Connecting to your "Inner Critic" using Internal Family Systems (IFS)
Updated: Jan 22
The COVID-19 Pandemic stay-at-home orders and lockdowns meant that most venues were shut and people couldn't go anywhere or have their friends or family over. This placed an enormous burden on people’s coping capacity because it meant you aren’t really seeing that many people in face-to-face, and you were deprived of external support and the distractions of the outside world. We as a species are literally wired for close connection with others, and that was being prevented in the service of public health. It also means that people spent more time on their own. While for some this was a gift, for others with difficult personal histories this can be brutal, particularly if one has a quite well developed “Inner Critic” which makes a lot of time alone torturous.
In reality, a harsh Inner Critic might have some very short-term motivational pay offs, but it doesn’t really make us productive in the long-term. In fact, it can actually be quite debilitating for someone to live with their Inner Critic long-term and it can impair and restrict us in ways we're most likely not always aware. Indeed, there’s a lot of research out there that indicates that self-criticism tends to be a component of many high prevalence mental health challenges, such as depressive, anxiety issues, and phobias.
As well as the assumption of multiplicity of mind, Internal Family Systems Therapy assumes that all Parts of the personality have a positive intention for us. This is a very different perspective than most theories of mind that see self-criticism as pathological and use various techniques to attempt to suppress or push it away. In Internal Family Systems, we actually do the opposite and try to get really curious about the Inner Critic to begin to understand that this critical part is actually working very hard to protect us. The Part says all those mean things with the best intentions and it honestly believes it is helping us.
So, practically, how can we begin to connect with the Inner Critic and actually learn what it wants for us, and maybe even actually befriend it?
1. Using the IFS protocol, we attempt to find the Part in or around your body. So we attempt to focus our attention internally, and try and conceptualise the part either getting a mental image of something, a memory of when the Part was really active, or a body sensation related to the Part (e.g., slouched posture, tension in an area of your body). Then you can focus on the Part to find out more about it. How old does it feel? What does it look like? Does it sound familiar? Perhaps it sounds like a person from your past, a parent, or an ex-partner. Maybe it sounds like someone currently in your life?

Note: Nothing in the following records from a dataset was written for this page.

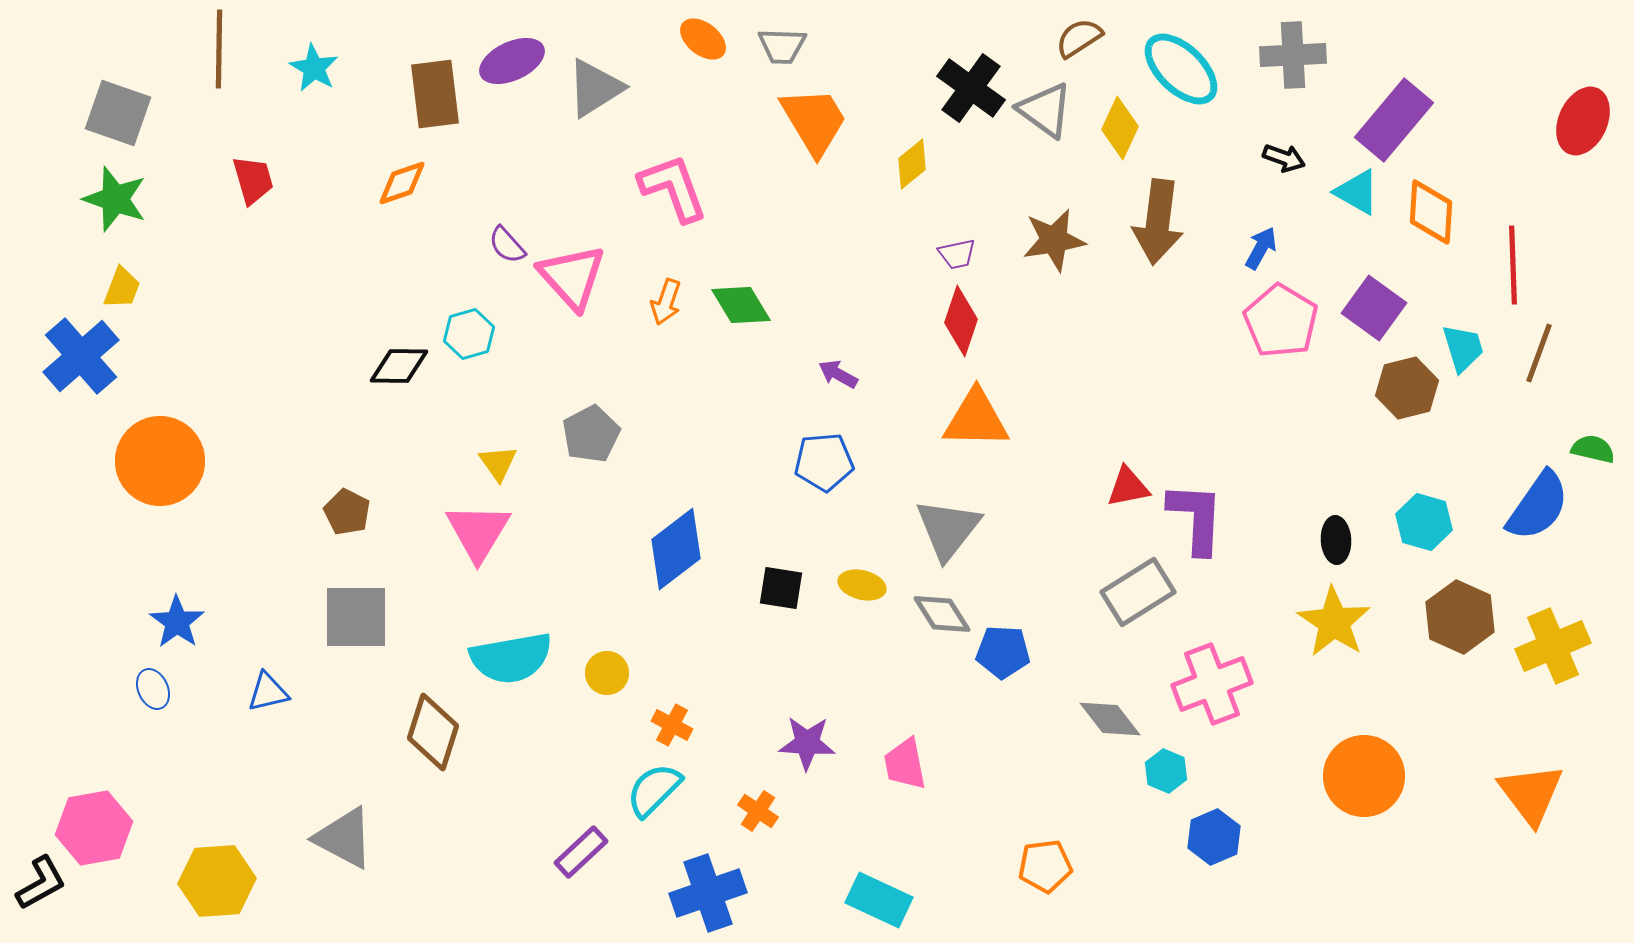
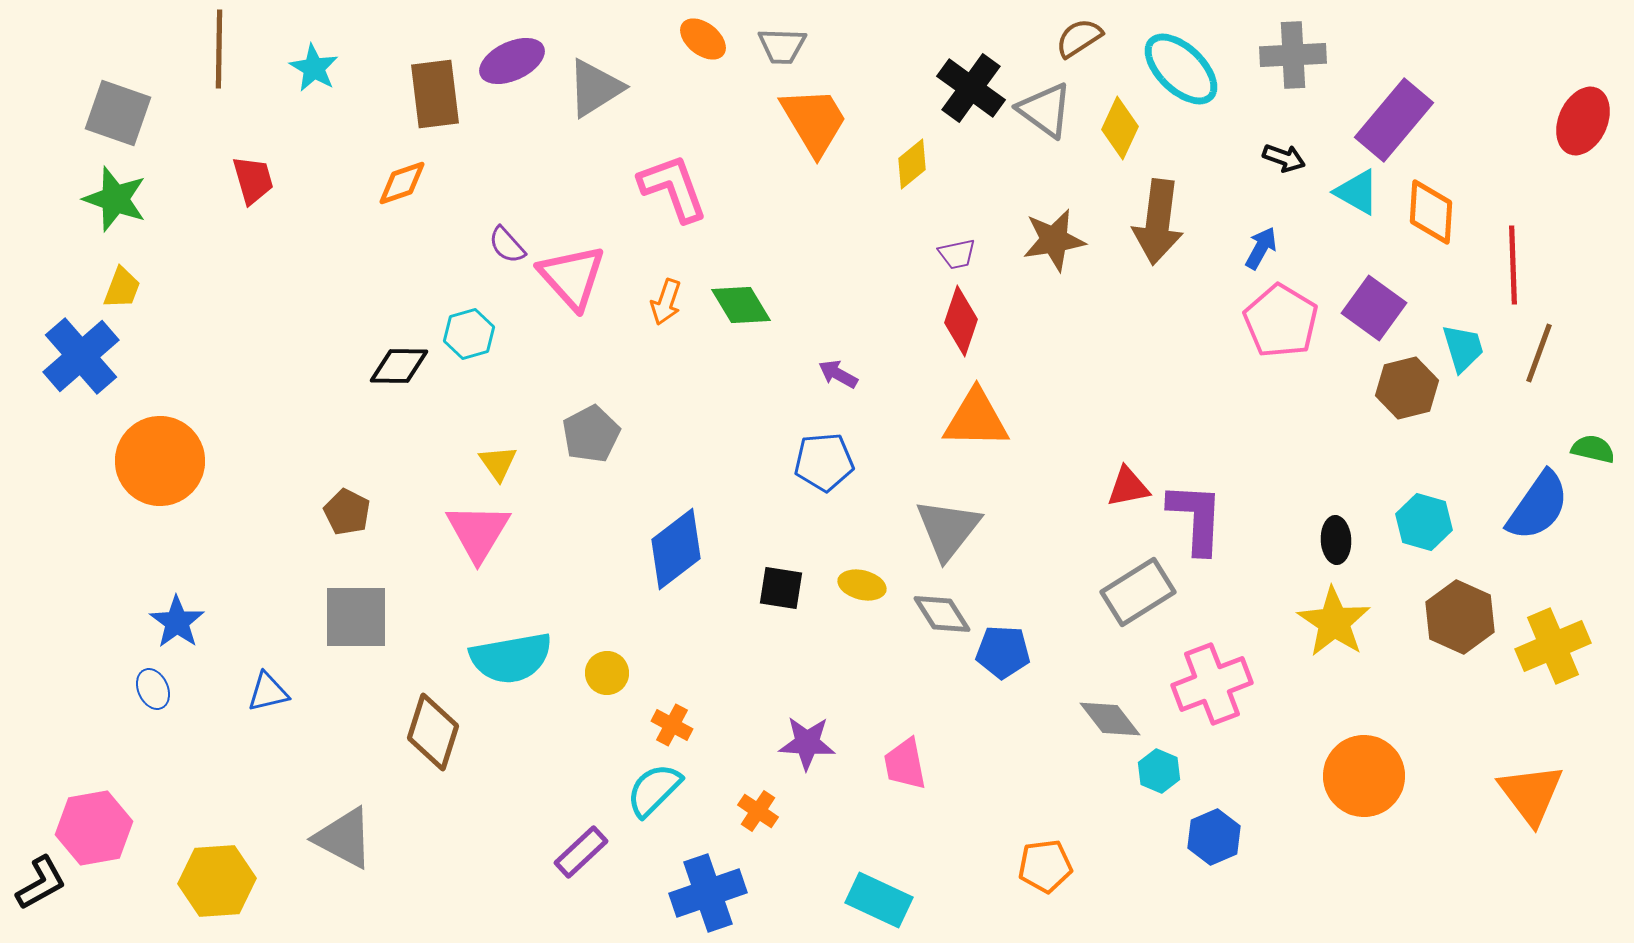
cyan hexagon at (1166, 771): moved 7 px left
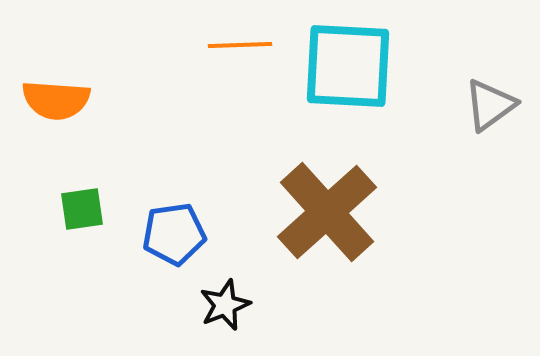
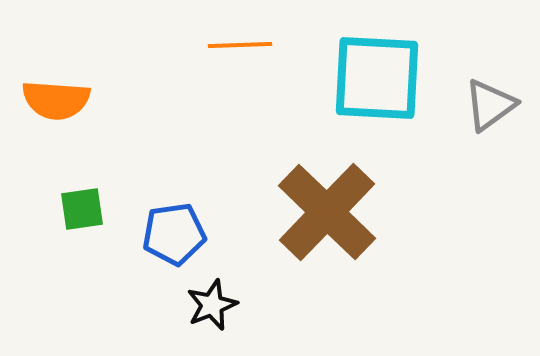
cyan square: moved 29 px right, 12 px down
brown cross: rotated 4 degrees counterclockwise
black star: moved 13 px left
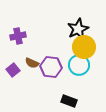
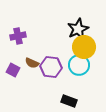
purple square: rotated 24 degrees counterclockwise
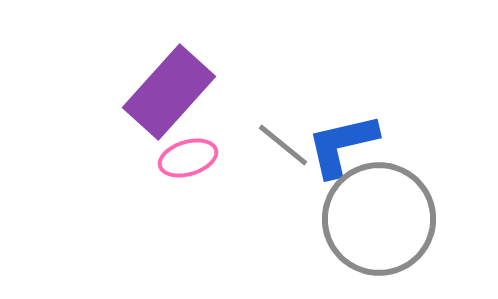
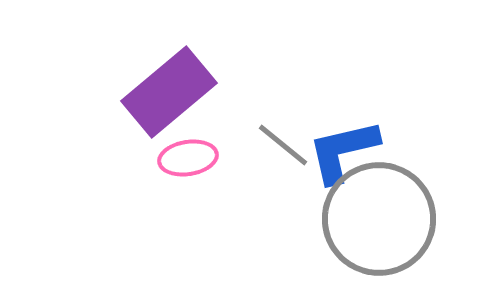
purple rectangle: rotated 8 degrees clockwise
blue L-shape: moved 1 px right, 6 px down
pink ellipse: rotated 8 degrees clockwise
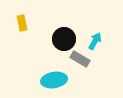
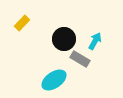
yellow rectangle: rotated 56 degrees clockwise
cyan ellipse: rotated 25 degrees counterclockwise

2. Once you've conceptualised the Part, you can then check and see how you “feel towards” the Part? Do you like it, or not like it? Do you want it gone, or want it to stick around to get to know it? This is where it gets tricky because if how you “feel toward” the part is anything but a form of curiosity, compassion, and/or interest, you can quickly get a sense that there are other Parts of the personality that are hating on the Part or don’t like it. If this is the case, you can gently ask these Parts to step back into a spectator role while you get to know the Inner Critic. The asking the parts to step back is key. Unlike other approaches, in IFS we never force anything to happen. If the Part/s that don’t like the Inner Critic won’t step back, we will ask them what they’re concerned about, and maybe spend some time getting to know them.
3. If you were able to get the Parts that didn’t like the Inner Critic to soften back, you can now ask the Inner Critic some questions from a place of curiosity and interest. Here are a few typical IFS questions to ask the Inner Critic:
“What is it you’d like me to know?”
“What are you afraid might happen if you stop being hard on me?”
“When you say critical things to me, how are you trying to help?”
4. As you maintain your compassionate and curious stance towards the Inner Critic, take as much time as you need to listen. Would you like to ask that part some other questions? Each time your critical Part answers a question, you can let it know that you heard it.
You’ll probably learn that your critical part is reacting from deep-seated fears. It’s trying to protect you from future harm. It wants to keep you safe. When you learn that your part wants to protect you, you may feel less likely to tell it to shut up and leave you alone. You might even begin to feel some compassion for the critical part because it’s always responding from a place of deep-seated fear, usually from a place of hurt.
As you become more familiar with when and how your critical parts show up, you can start responding differently. You can say something like, “I hear you. I know you’re worried I’ll make a mistake or get hurt by others, Thank you for your concern about me. Right now I’m going to ask you to step aside while I decide what I’m going to do.” You’re telling that part that you hear it. You are compassionately asking your critical part to let you - not it - decide what’s next.
Communicating with your Inner Critic using the IFS process takes some practice, but what can ultimately happen is that you’ll find it much easier to notice when it shows up and easier to connect with it to soften back. You may even find using this process the Inner Critic itself can soften and transform into an Inner Mentor or Inner Champion. This is really testament to power the power of the IFS process which encourages self-compassion as the default rather than self-criticism.